+++ Provided entries
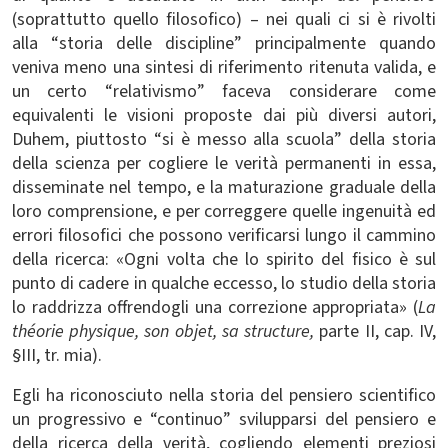
(soprattutto quello filosofico) – nei quali ci si è rivolti
alla “storia delle discipline” principalmente quando
veniva meno una sintesi di riferimento ritenuta valida, e
un certo “relativismo” faceva considerare come
equivalenti le visioni proposte dai più diversi autori,
Duhem, piuttosto “si è messo alla scuola” della storia
della scienza per cogliere le verità permanenti in essa,
disseminate nel tempo, e la maturazione graduale della
loro comprensione, e per correggere quelle ingenuità ed
errori filosofici che possono verificarsi lungo il cammino
della ricerca: «Ogni volta che lo spirito del fisico è sul
punto di cadere in qualche eccesso, lo studio della storia
lo raddrizza offrendogli una correzione appropriata» (
La
théorie physique, son objet, sa structure,
parte II, cap. IV,
§III, tr. mia).
Egli ha riconosciuto nella storia del pensiero scientifico
un progressivo e “continuo” svilupparsi del pensiero e
della ricerca della verità, cogliendo elementi preziosi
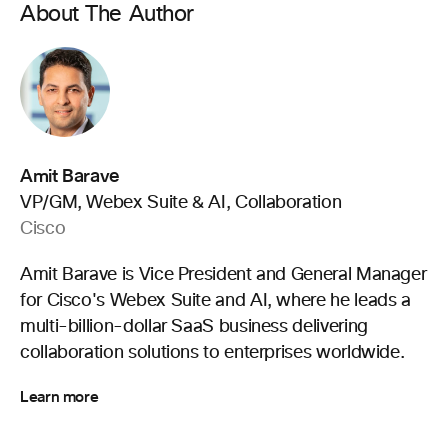
About The Author
Amit Barave
VP/GM, Webex Suite & AI, Collaboration
Cisco
Amit Barave is Vice President and General Manager
for Cisco's Webex Suite and AI, where he leads a
multi-billion-dollar SaaS business delivering
collaboration solutions to enterprises worldwide.
Learn more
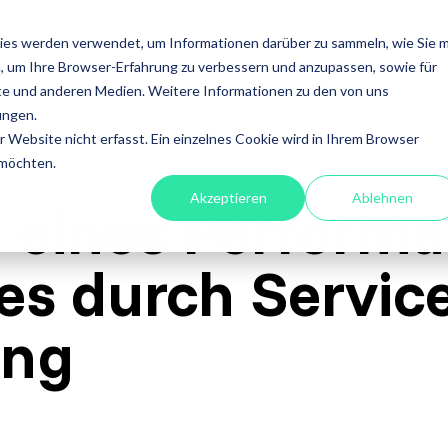
ISTUNGEN
FOKUS
ACADEMY
ÜBER UNS
INS
ies werden verwendet, um Informationen darüber zu sammeln, wie Sie m
, um Ihre Browser-Erfahrung zu verbessern und anzupassen, sowie für
en
Leistungen
e und anderen Medien. Weitere Informationen zu den von uns
ungen.
fessional
A4Q - Alliance for
Xray - 
Website nicht erfasst. Ein einzelnes Cookie wird in Ihrem Browser
on Testing
Qualification
für Jira
 möchten.
Akzeptieren
Ablehnen
stests
 eines Performa
ISTQB Add-On Practical
Xray Ess
software
s durch Service
Tester
Xray für
ory Services
AI Essentials
ung
Xray für
atisierung
AI Foundation
ung
Digital Accessibility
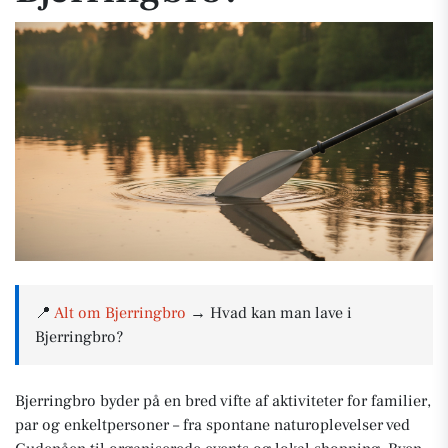
📍
Alt om Bjerringbro
→ Hvad kan man lave i
Bjerringbro?
Bjerringbro byder på en bred vifte af aktiviteter for familier,
par og enkeltpersoner – fra spontane naturoplevelser ved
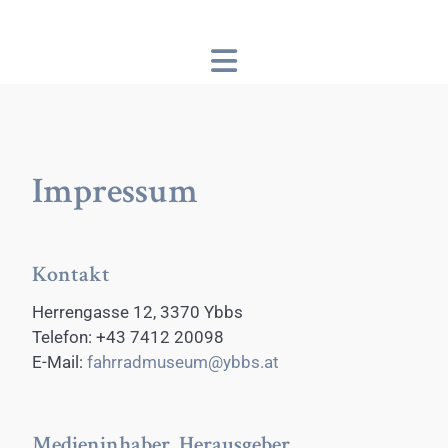
Öffnungszeiten
Impressum
Kontakt
Herrengasse 12, 3370 Ybbs
Telefon: +43 7412 20098
E-Mail:
fahrradmuseum@ybbs.at
Medieninhaber, Herausgeber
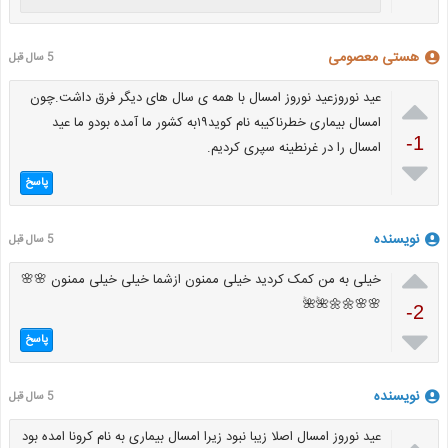
هستی معصومی
5 سال قبل

عید نوروزعید نوروز امسال با همه ی سال های دیگر فرق داشت.چون
امسال بیماری خطرناکیبه نام کوید۱۹به کشور ما آمده بودو ما عید
-1
امسال را در غرنطینه سپری کردیم.

پاسخ
نویسنده
5 سال قبل

خیلی به من کمک کردید خیلی ممنون ازشما خیلی خیلی ممنون 🌸🌸
🌸🌸🌼🌼🌺🌺
-2

پاسخ
نویسنده
5 سال قبل
عید نوروز امسال اصلا زیبا نبود زیرا امسال بیماری به نام کرونا امده بود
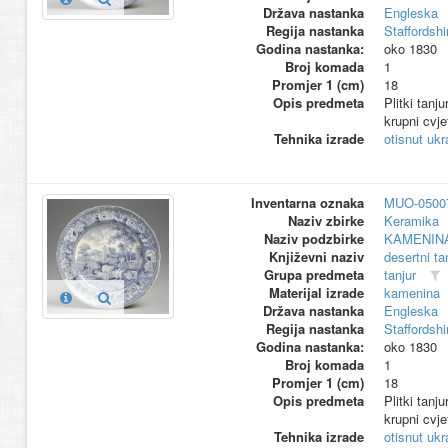
Država nastanka
Engleska
Regija nastanka
Staffordshi
Godina nastanka:
oko 1830
Broj komada
1
Promjer 1 (cm)
18
Opis predmeta
Plitki tanj
krupni cvje
Tehnika izrade
otisnut ukr
Inventarna oznaka
MUO-0500
Naziv zbirke
Keramika
Naziv podzbirke
KAMENIN
Književni naziv
desertni ta
Grupa predmeta
tanjur
Materijal izrade
kamenina
Država nastanka
Engleska
Regija nastanka
Staffordshi
Godina nastanka:
oko 1830
Broj komada
1
Promjer 1 (cm)
18
Opis predmeta
Plitki tanj
krupni cvje
Tehnika izrade
otisnut ukr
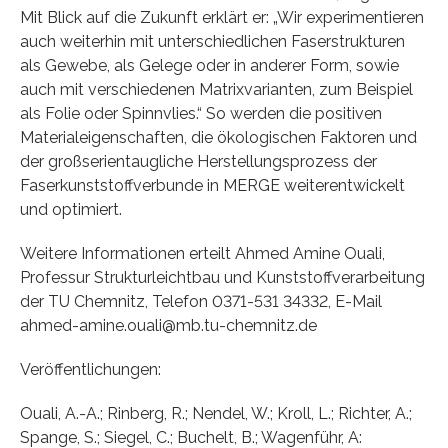
Mit Blick auf die Zukunft erklärt er: „Wir experimentieren
auch weiterhin mit unterschiedlichen Faserstrukturen
als Gewebe, als Gelege oder in anderer Form, sowie
auch mit verschiedenen Matrixvarianten, zum Beispiel
als Folie oder Spinnvlies.“ So werden die positiven
Materialeigenschaften, die ökologischen Faktoren und
der großserientaugliche Herstellungsprozess der
Faserkunststoffverbunde in MERGE weiterentwickelt
und optimiert.
Weitere Informationen erteilt Ahmed Amine Ouali,
Professur Strukturleichtbau und Kunststoffverarbeitung
der TU Chemnitz, Telefon 0371-531 34332, E-Mail
ahmed-amine.ouali@mb.tu-chemnitz.de
Veröffentlichungen:
Ouali, A.-A.; Rinberg, R.; Nendel, W.; Kroll, L.; Richter, A.;
Spange, S.; Siegel, C.; Buchelt, B.; Wagenführ, A:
++++++
**How to complete this task:** Leaving out the pictures, output the listing above exactly as given.

**Answer for this exercise:**
(soprattutto quello filosofico) – nei quali ci si è rivolti
alla “storia delle discipline” principalmente quando
veniva meno una sintesi di riferimento ritenuta valida, e
un certo “relativismo” faceva considerare come
equivalenti le visioni proposte dai più diversi autori,
Duhem, piuttosto “si è messo alla scuola” della storia
della scienza per cogliere le verità permanenti in essa,
disseminate nel tempo, e la maturazione graduale della
loro comprensione, e per correggere quelle ingenuità ed
errori filosofici che possono verificarsi lungo il cammino
della ricerca: «Ogni volta che lo spirito del fisico è sul
punto di cadere in qualche eccesso, lo studio della storia
lo raddrizza offrendogli una correzione appropriata» (
La
théorie physique, son objet, sa structure,
parte II, cap. IV,
§III, tr. mia).
Egli ha riconosciuto nella storia del pensiero scientifico
un progressivo e “continuo” svilupparsi del pensiero e
della ricerca della verità, cogliendo elementi preziosi
About The Author
Amit Barave
VP/GM, Webex Suite & AI, Collaboration
Cisco
Amit Barave is Vice President and General Manager
for Cisco's Webex Suite and AI, where he leads a
multi-billion-dollar SaaS business delivering
collaboration solutions to enterprises worldwide.
Learn more
ISTUNGEN
FOKUS
ACADEMY
ÜBER UNS
INS
ies werden verwendet, um Informationen darüber zu sammeln, wie Sie m
, um Ihre Browser-Erfahrung zu verbessern und anzupassen, sowie für
en
Leistungen
e und anderen Medien. Weitere Informationen zu den von uns
ungen.
fessional
A4Q - Alliance for
Xray - 
Website nicht erfasst. Ein einzelnes Cookie wird in Ihrem Browser
on Testing
Qualification
für Jira
 möchten.
Akzeptieren
Ablehnen
stests
 eines Performa
ISTQB Add-On Practical
Xray Ess
software
s durch Service
Tester
Xray für
ory Services
AI Essentials
ung
Xray für
atisierung
AI Foundation
ung
Digital Accessibility
📍
Alt om Bjerringbro
→ Hvad kan man lave i
Bjerringbro?
Bjerringbro byder på en bred vifte af aktiviteter for familier,
par og enkeltpersoner – fra spontane naturoplevelser ved
Öffnungszeiten
Impressum
Kontakt
Herrengasse 12, 3370 Ybbs
Telefon: +43 7412 20098
E-Mail:
fahrradmuseum@ybbs.at
Medieninhaber, Herausgeber
هستی معصومی
5 سال قبل

عید نوروزعید نوروز امسال با همه ی سال های دیگر فرق داشت.چون
امسال بیماری خطرناکیبه نام کوید۱۹به کشور ما آمده بودو ما عید
-1
امسال را در غرنطینه سپری کردیم.

پاسخ
نویسنده
5 سال قبل

خیلی به من کمک کردید خیلی ممنون ازشما خیلی خیلی ممنون 🌸🌸
🌸🌸🌼🌼🌺🌺
-2

پاسخ
نویسنده
5 سال قبل
عید نوروز امسال اصلا زیبا نبود زیرا امسال بیماری به نام کرونا امده بود
Država nastanka
Engleska
Regija nastanka
Staffordshi
Godina nastanka:
oko 1830
Broj komada
1
Promjer 1 (cm)
18
Opis predmeta
Plitki tanj
krupni cvje
Tehnika izrade
otisnut ukr
Inventarna oznaka
MUO-0500
Naziv zbirke
Keramika
Naziv podzbirke
KAMENIN
Književni naziv
desertni ta
Grupa predmeta
tanjur
Materijal izrade
kamenina
Država nastanka
Engleska
Regija nastanka
Staffordshi
Godina nastanka:
oko 1830
Broj komada
1
Promjer 1 (cm)
18
Opis predmeta
Plitki tanj
krupni cvje
Tehnika izrade
otisnut ukr
Mit Blick auf die Zukunft erklärt er: „Wir experimentieren
auch weiterhin mit unterschiedlichen Faserstrukturen
als Gewebe, als Gelege oder in anderer Form, sowie
auch mit verschiedenen Matrixvarianten, zum Beispiel
als Folie oder Spinnvlies.“ So werden die positiven
Materialeigenschaften, die ökologischen Faktoren und
der großserientaugliche Herstellungsprozess der
Faserkunststoffverbunde in MERGE weiterentwickelt
und optimiert.
Weitere Informationen erteilt Ahmed Amine Ouali,
Professur Strukturleichtbau und Kunststoffverarbeitung
der TU Chemnitz, Telefon 0371-531 34332, E-Mail
ahmed-amine.ouali@mb.tu-chemnitz.de
Veröffentlichungen:
Ouali, A.-A.; Rinberg, R.; Nendel, W.; Kroll, L.; Richter, A.;
Spange, S.; Siegel, C.; Buchelt, B.; Wagenführ, A:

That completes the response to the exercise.